Vormalt lunged away from the golem, the sudden movement startling Rylana. It startled a couple of the peacekeepers too, and he managed to snatch the wand from the lieutenant.

“What are you—”

Vormalt waved it in the air, then smacked it against the corner of a building. The two golems stomped toward him but paused when a boom came from the southern end of the lake.

Rylana groaned. Worried about how much damage those explosives had done, she ran to the alley beside the coffee shop and climbed the ladder that led to its rooftop.

From that vantage point, she could see past many of the waterfront buildings and to Lucky Island.

She groaned again. Flames now burned on its far side.

“He blew up the temple.”

The gnomes who had been left behind must have been too worried about accidentally detonating the explosives to dig them out from under it.

Rylana shook her head in disbelief. Even if Vormalt truly believed the new god didn’t exist, her mind boggled at the thought of someone she knew wantonly blowing up buildings.

Soldiers had done it during the war, certainly, on both sides, but that had been for strategic purposes and against an enemy.

Why had he done this? Tranquility, however it had been founded, was a city of peace.

“A strange way to ensure one’s blackmail attempt succeeds,” Sylin remarked.

Rylana hadn’t heard or seen her come up but wasn’t surprised by her voice. “Vormalt must have thought the gnomes needed goading into believing he’s serious.”

“He sprinted away as the gnomes were looking that way in surprise.”

Rylana frowned and ran to the other side of the roof. The green haze filled the street now, reducing visibility, and the peacekeepers were just realizing Vormalt had used the distraction to disappear.

“Find him,” the lieutenant barked. “He was responsible for that.”

“He’s the one who should have been handcuffed,” Sylin observed as the uniformed gnomes and golems ran off. “I saw him dart away and could have stopped him, but…” She shrugged. “You seemed a little conflicted on whether you wanted him in custody.”
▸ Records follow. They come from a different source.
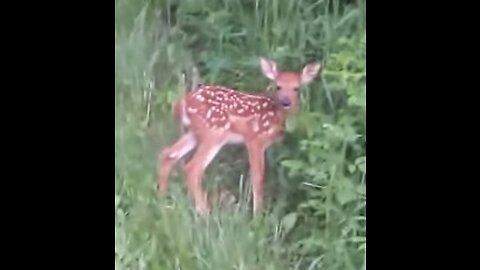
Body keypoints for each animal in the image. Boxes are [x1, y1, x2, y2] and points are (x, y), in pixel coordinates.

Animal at [158, 57, 322, 215]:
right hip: (214, 133)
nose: (286, 102)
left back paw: (163, 200)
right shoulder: (255, 140)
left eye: (297, 88)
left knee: (168, 153)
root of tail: (182, 104)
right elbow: (258, 176)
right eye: (278, 86)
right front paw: (257, 215)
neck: (276, 116)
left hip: (194, 133)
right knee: (192, 168)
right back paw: (204, 214)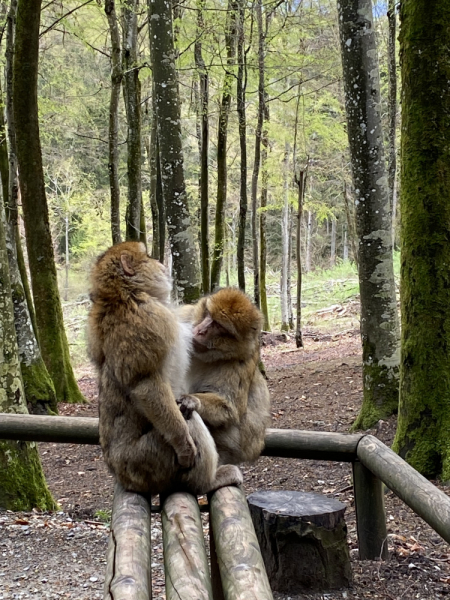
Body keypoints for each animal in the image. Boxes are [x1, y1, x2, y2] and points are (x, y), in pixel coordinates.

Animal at [87, 240, 243, 496]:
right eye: (148, 256)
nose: (159, 262)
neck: (123, 295)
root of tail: (122, 475)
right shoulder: (148, 320)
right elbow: (146, 384)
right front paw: (185, 446)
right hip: (147, 461)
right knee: (187, 418)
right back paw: (207, 481)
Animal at [178, 288, 270, 466]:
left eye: (218, 325)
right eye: (208, 314)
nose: (201, 330)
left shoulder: (240, 361)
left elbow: (229, 407)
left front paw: (192, 400)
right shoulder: (185, 315)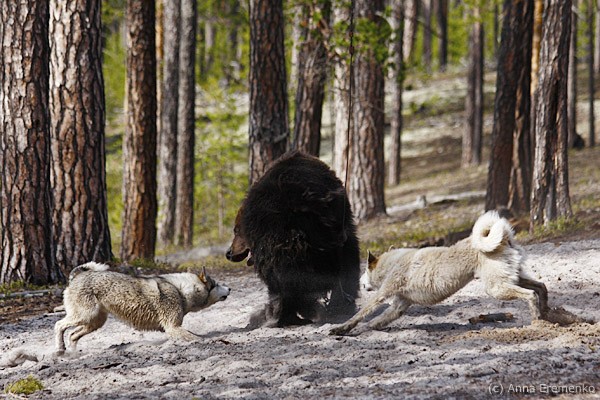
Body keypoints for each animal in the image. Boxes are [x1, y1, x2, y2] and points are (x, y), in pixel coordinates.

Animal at [55, 262, 230, 352]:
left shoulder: (172, 328)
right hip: (85, 316)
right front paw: (211, 340)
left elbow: (194, 335)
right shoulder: (172, 327)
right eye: (216, 284)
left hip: (95, 322)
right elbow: (197, 338)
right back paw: (60, 349)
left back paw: (72, 353)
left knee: (72, 335)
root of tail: (78, 276)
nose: (229, 288)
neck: (180, 289)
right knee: (59, 325)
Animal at [330, 211, 549, 335]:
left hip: (496, 288)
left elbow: (361, 314)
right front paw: (367, 328)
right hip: (514, 278)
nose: (360, 281)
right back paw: (546, 311)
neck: (391, 263)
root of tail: (504, 239)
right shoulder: (399, 305)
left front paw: (342, 328)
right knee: (541, 286)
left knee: (530, 294)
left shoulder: (382, 295)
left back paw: (537, 318)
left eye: (364, 272)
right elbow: (378, 320)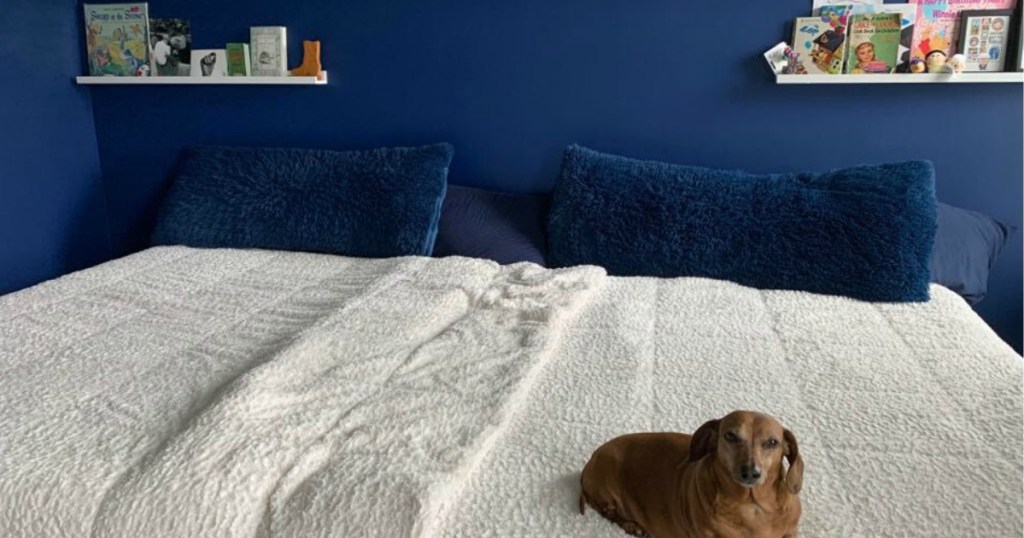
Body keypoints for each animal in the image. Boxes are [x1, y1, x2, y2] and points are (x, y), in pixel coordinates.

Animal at [581, 409, 802, 532]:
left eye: (772, 442)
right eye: (730, 436)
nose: (750, 472)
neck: (752, 504)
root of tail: (590, 461)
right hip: (608, 487)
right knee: (607, 511)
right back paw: (631, 526)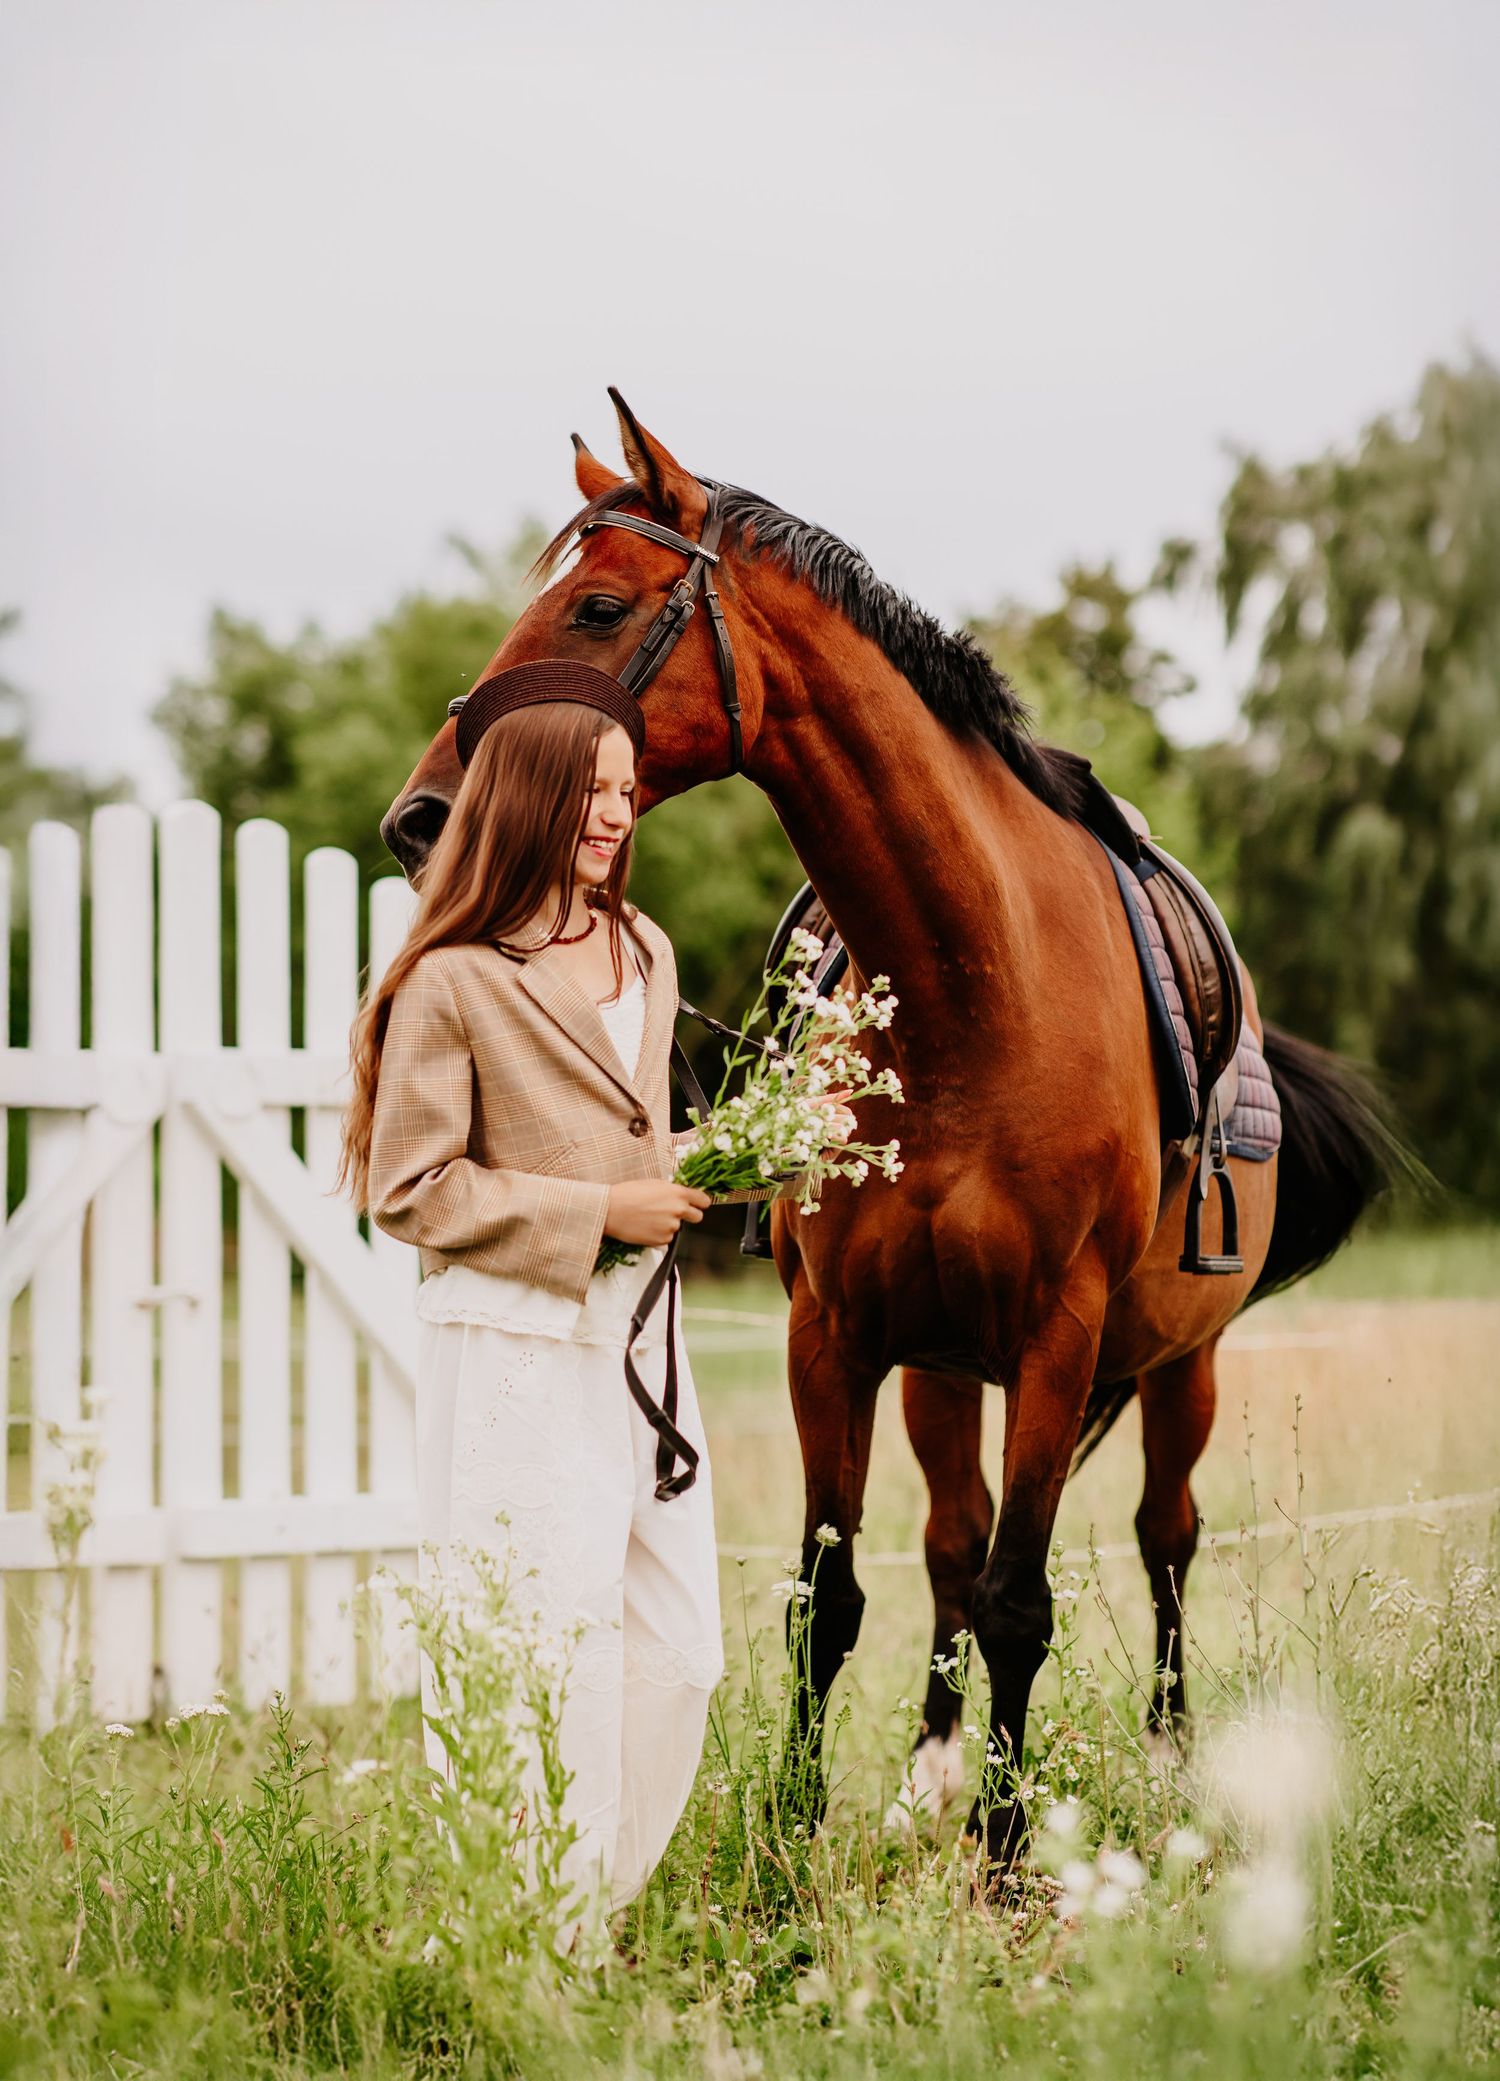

“Did I? I handed over his journal.”

“True. Maybe I misread your expression.”

Rylana sighed. “When he revealed his motivations, I wasn’t entirely convinced he was wrong to want the gnomes’ secret to come out, and I could understand wanting reparations for stolen land. But the blackmail bit and unleashing this curse… I could never condone any of that.”

Would she have felt any conflict or sympathy toward Vormalt if they hadn’t once had a relationship? She didn’t know. Even if he might have been angling for access to her family’s castle—and the buried troll temple—all along, that didn’t erase the fact that they’d spent intimate time together once.

Rylana walked back across the roof, intending to climb down to the alley, but she jerked to a halt. A blue beam of light now shone upward from Lucky Island. It was similar to the one that had flowed from her castle days earlier.

“That’s not a promising sign.” Sylin pointed not toward Lucky Island but across the lake toward Avandar Castle.

Rylana gaped. Once again, a blue beam of light was shining upward from it as well.

“What in both hells?”

“If the gnomes’ story of the new god is indeed a fabrication,” Sylin said, “there may only be one hell.”

Rylana looked at her with exasperation. This wasn’t the time for a semantics discussion.